◆ Problem to solve
Please rewrite all of the records below with "top-left" swapped for "upper-left" and nothing else changed, leaving out the pictures.

◆ Material for this exercise

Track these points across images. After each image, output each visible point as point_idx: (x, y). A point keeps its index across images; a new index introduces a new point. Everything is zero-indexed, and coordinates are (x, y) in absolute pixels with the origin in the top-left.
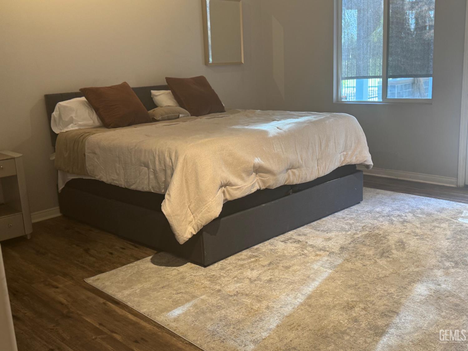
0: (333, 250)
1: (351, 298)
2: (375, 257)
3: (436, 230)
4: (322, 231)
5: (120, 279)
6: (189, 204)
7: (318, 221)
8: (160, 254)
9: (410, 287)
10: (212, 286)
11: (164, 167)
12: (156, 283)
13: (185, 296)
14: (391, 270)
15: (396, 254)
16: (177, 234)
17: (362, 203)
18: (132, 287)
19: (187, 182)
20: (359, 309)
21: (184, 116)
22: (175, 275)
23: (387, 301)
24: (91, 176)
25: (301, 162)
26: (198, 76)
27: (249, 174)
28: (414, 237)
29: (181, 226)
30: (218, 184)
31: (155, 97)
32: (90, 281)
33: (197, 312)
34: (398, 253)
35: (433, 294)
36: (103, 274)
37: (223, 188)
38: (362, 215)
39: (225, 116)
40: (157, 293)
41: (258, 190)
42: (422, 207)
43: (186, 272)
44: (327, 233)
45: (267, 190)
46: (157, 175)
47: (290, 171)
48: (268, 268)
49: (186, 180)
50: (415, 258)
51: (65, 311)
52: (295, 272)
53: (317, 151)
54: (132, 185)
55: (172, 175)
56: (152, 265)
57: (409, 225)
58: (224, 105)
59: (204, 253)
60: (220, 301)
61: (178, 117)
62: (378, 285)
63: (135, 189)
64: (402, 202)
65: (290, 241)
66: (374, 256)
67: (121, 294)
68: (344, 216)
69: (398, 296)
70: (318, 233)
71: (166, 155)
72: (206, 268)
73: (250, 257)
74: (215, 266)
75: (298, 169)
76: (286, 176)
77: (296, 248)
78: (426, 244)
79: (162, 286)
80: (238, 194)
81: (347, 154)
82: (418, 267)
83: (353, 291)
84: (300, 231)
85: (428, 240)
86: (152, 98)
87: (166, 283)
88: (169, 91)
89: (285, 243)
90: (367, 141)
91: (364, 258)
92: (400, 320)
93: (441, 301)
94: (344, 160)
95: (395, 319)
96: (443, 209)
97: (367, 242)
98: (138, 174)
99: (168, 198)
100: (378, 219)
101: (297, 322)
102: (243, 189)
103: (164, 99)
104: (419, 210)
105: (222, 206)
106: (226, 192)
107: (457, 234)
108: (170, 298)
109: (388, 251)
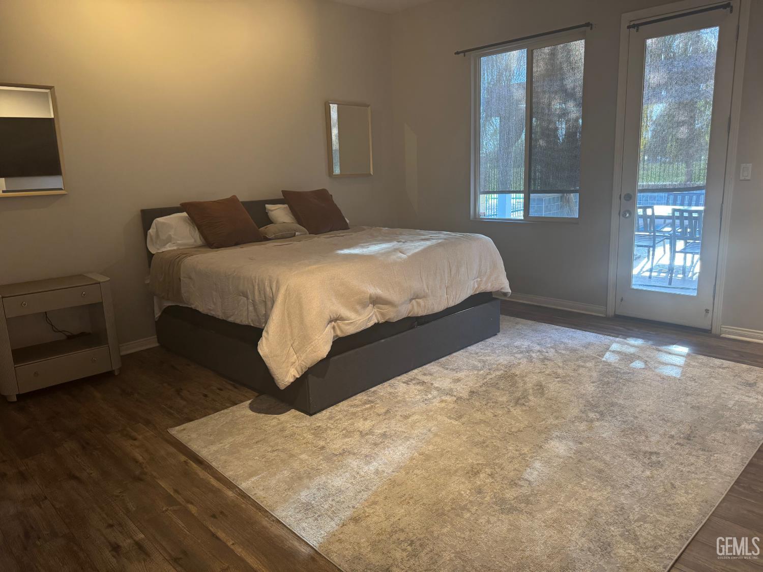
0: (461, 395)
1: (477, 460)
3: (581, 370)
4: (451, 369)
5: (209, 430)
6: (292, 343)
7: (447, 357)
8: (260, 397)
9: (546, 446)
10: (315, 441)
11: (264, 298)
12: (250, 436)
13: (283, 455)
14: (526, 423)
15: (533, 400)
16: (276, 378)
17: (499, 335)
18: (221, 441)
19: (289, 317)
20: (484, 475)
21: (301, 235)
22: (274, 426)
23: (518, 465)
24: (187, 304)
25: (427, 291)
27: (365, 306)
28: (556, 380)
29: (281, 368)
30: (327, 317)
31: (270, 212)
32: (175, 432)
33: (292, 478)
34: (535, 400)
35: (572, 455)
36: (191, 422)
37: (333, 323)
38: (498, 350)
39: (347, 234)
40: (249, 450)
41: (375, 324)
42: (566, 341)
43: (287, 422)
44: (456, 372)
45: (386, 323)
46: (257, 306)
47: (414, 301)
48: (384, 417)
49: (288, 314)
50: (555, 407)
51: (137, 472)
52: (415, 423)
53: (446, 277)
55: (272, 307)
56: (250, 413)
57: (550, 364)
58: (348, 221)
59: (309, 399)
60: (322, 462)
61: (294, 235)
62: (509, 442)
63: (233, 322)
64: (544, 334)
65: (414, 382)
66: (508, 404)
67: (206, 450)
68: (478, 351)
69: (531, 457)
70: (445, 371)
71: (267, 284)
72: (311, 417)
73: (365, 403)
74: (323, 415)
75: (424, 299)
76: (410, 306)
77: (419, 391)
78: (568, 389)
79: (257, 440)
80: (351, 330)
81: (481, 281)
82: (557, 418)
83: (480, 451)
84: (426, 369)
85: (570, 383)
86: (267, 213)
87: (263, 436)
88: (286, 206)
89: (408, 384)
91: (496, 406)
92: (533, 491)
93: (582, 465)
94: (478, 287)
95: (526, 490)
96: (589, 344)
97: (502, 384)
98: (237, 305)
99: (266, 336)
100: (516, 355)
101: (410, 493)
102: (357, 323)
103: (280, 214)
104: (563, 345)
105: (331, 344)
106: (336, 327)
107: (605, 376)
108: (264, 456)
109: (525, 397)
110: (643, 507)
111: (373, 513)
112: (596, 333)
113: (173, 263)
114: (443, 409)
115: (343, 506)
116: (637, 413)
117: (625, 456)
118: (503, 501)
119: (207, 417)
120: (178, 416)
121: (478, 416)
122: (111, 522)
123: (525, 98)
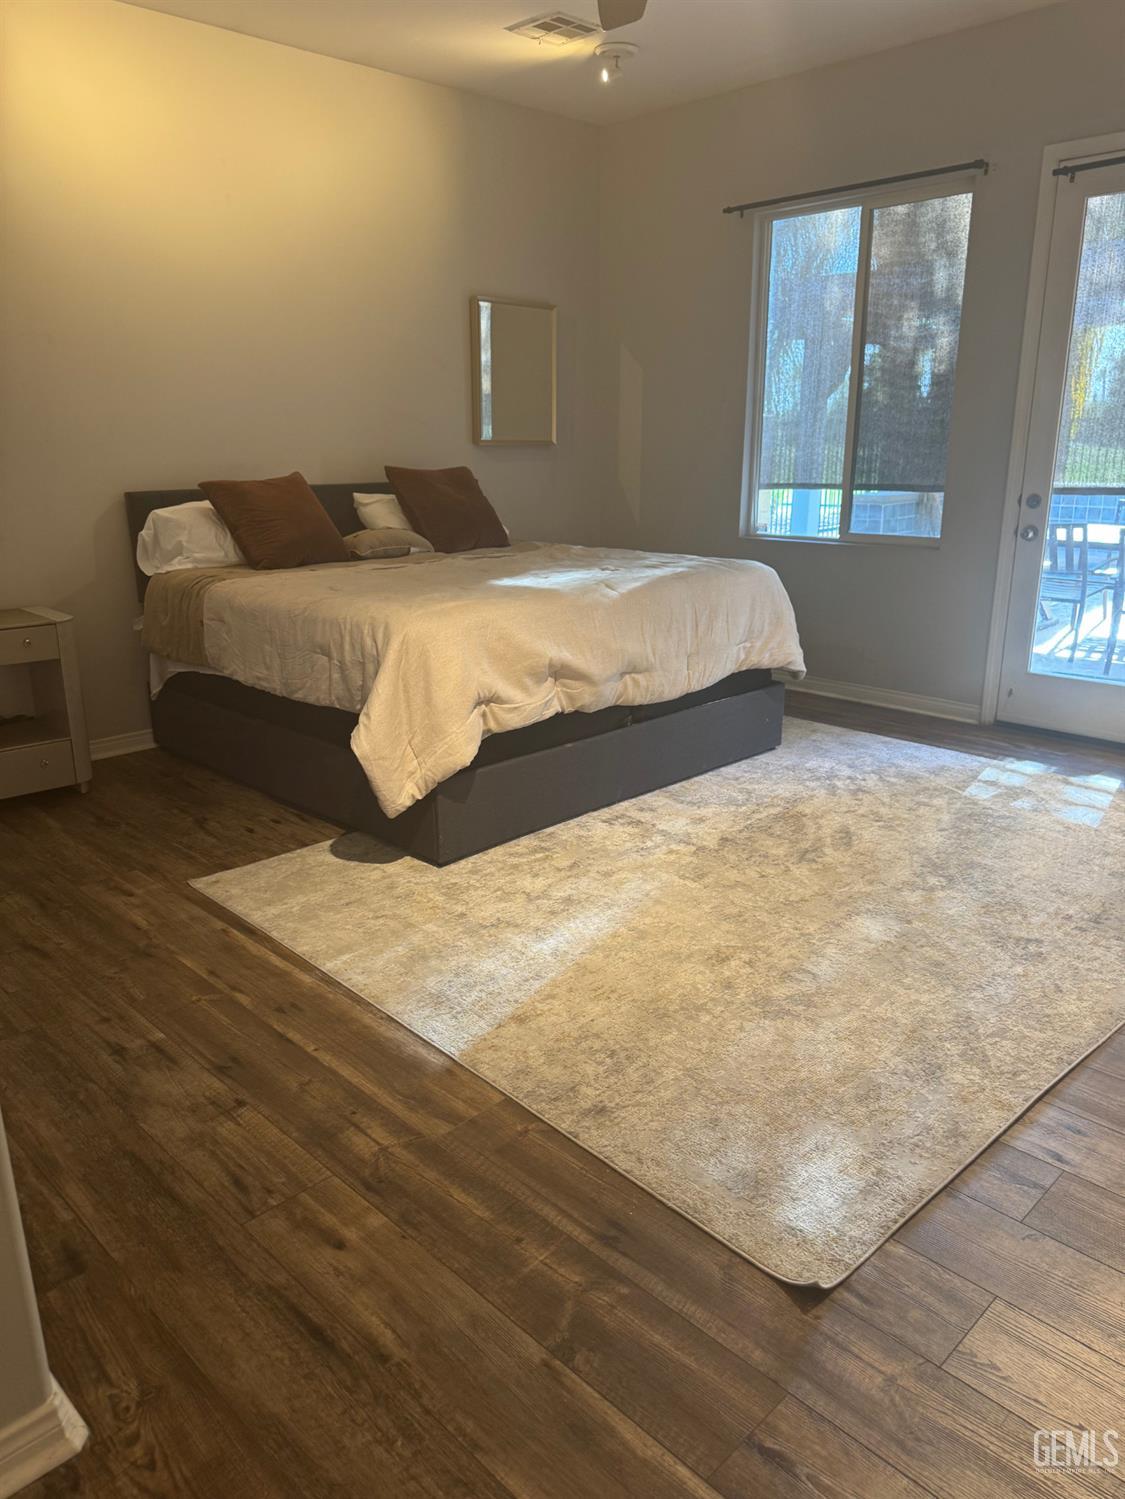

◆ The answer
Track these points across images. After each image, output each visible point as point_idx: (x, y). A point keeps its index across images; a new index introduces a new point. Everything is zero-indexed, and coordinates are (x, y) in absolute pixels with the origin in the upper-left.
0: (333, 250)
1: (351, 298)
2: (375, 257)
3: (436, 230)
4: (322, 231)
5: (120, 279)
6: (189, 204)
7: (318, 221)
8: (160, 254)
9: (410, 287)
10: (212, 286)
11: (164, 167)
12: (156, 283)
13: (185, 296)
14: (391, 270)
15: (396, 254)
16: (177, 234)
17: (362, 203)
18: (132, 287)
19: (187, 182)
20: (359, 309)
21: (184, 116)
22: (175, 275)
23: (387, 301)
24: (91, 176)
25: (301, 162)
26: (198, 76)
27: (249, 174)
28: (414, 237)
29: (181, 226)
30: (218, 184)
31: (155, 97)
32: (90, 281)
33: (197, 312)
34: (398, 253)
35: (433, 294)
36: (103, 274)
37: (223, 188)
38: (362, 215)
39: (225, 116)
40: (157, 293)
41: (258, 190)
42: (422, 207)
43: (186, 272)
44: (327, 233)
45: (267, 190)
46: (157, 175)
47: (290, 171)
48: (268, 268)
49: (186, 180)
50: (415, 258)
51: (65, 311)
52: (295, 272)
53: (317, 151)
54: (132, 185)
55: (172, 175)
56: (152, 265)
57: (409, 225)
58: (224, 105)
59: (204, 253)
60: (220, 301)
61: (178, 117)
62: (378, 285)
63: (135, 189)
64: (402, 202)
65: (290, 241)
66: (374, 256)
67: (121, 294)
68: (344, 216)
69: (398, 296)
70: (318, 233)
71: (166, 155)
72: (206, 268)
73: (250, 257)
74: (215, 266)
75: (298, 169)
76: (286, 176)
77: (296, 248)
78: (426, 244)
79: (162, 286)
80: (238, 194)
81: (347, 154)
82: (418, 267)
83: (353, 291)
84: (300, 231)
85: (428, 240)
86: (152, 98)
87: (166, 283)
88: (169, 91)
89: (285, 243)
90: (367, 141)
91: (364, 258)
92: (400, 320)
93: (441, 301)
94: (344, 160)
95: (395, 319)
96: (443, 209)
97: (367, 242)
98: (138, 174)
99: (168, 198)
100: (378, 219)
101: (297, 322)
102: (243, 189)
103: (164, 99)
104: (419, 210)
105: (222, 206)
106: (226, 192)
107: (457, 234)
108: (170, 298)
109: (388, 251)
0: (461, 395)
1: (477, 460)
3: (581, 370)
4: (451, 369)
5: (209, 430)
6: (292, 343)
7: (447, 357)
8: (260, 397)
9: (546, 446)
10: (315, 441)
11: (264, 298)
12: (250, 436)
13: (283, 455)
14: (526, 423)
15: (533, 400)
16: (276, 378)
17: (499, 335)
18: (221, 441)
19: (289, 317)
20: (484, 475)
21: (301, 235)
22: (274, 426)
23: (518, 465)
24: (187, 304)
25: (427, 291)
27: (365, 306)
28: (556, 380)
29: (281, 368)
30: (327, 317)
31: (270, 212)
32: (175, 432)
33: (292, 478)
34: (535, 400)
35: (572, 455)
36: (191, 422)
37: (333, 323)
38: (498, 350)
39: (347, 234)
40: (249, 450)
41: (375, 324)
42: (566, 341)
43: (287, 422)
44: (456, 372)
45: (386, 323)
46: (257, 306)
47: (414, 301)
48: (384, 417)
49: (288, 314)
50: (555, 407)
51: (137, 472)
52: (415, 423)
53: (446, 277)
55: (272, 307)
56: (250, 413)
57: (550, 364)
58: (348, 221)
59: (309, 399)
60: (322, 462)
61: (294, 235)
62: (509, 442)
63: (233, 322)
64: (544, 334)
65: (414, 382)
66: (508, 404)
67: (206, 450)
68: (478, 351)
69: (531, 457)
70: (445, 371)
71: (267, 284)
72: (311, 417)
73: (365, 403)
74: (323, 415)
75: (424, 299)
76: (410, 306)
77: (419, 391)
78: (568, 389)
79: (257, 440)
80: (351, 330)
81: (481, 281)
82: (557, 418)
83: (480, 451)
84: (426, 369)
85: (570, 383)
86: (267, 213)
87: (263, 436)
88: (286, 206)
89: (408, 384)
91: (496, 406)
92: (533, 491)
93: (582, 465)
94: (478, 287)
95: (526, 490)
96: (589, 344)
97: (502, 384)
98: (237, 305)
99: (266, 336)
100: (516, 355)
101: (410, 493)
102: (357, 323)
103: (280, 214)
104: (563, 345)
105: (331, 344)
106: (336, 327)
107: (605, 376)
108: (264, 456)
109: (525, 397)
110: (643, 507)
111: (373, 513)
112: (596, 333)
113: (173, 263)
114: (443, 409)
115: (343, 506)
116: (637, 413)
117: (625, 456)
118: (503, 501)
119: (207, 417)
120: (178, 416)
121: (478, 416)
122: (111, 522)
123: (525, 98)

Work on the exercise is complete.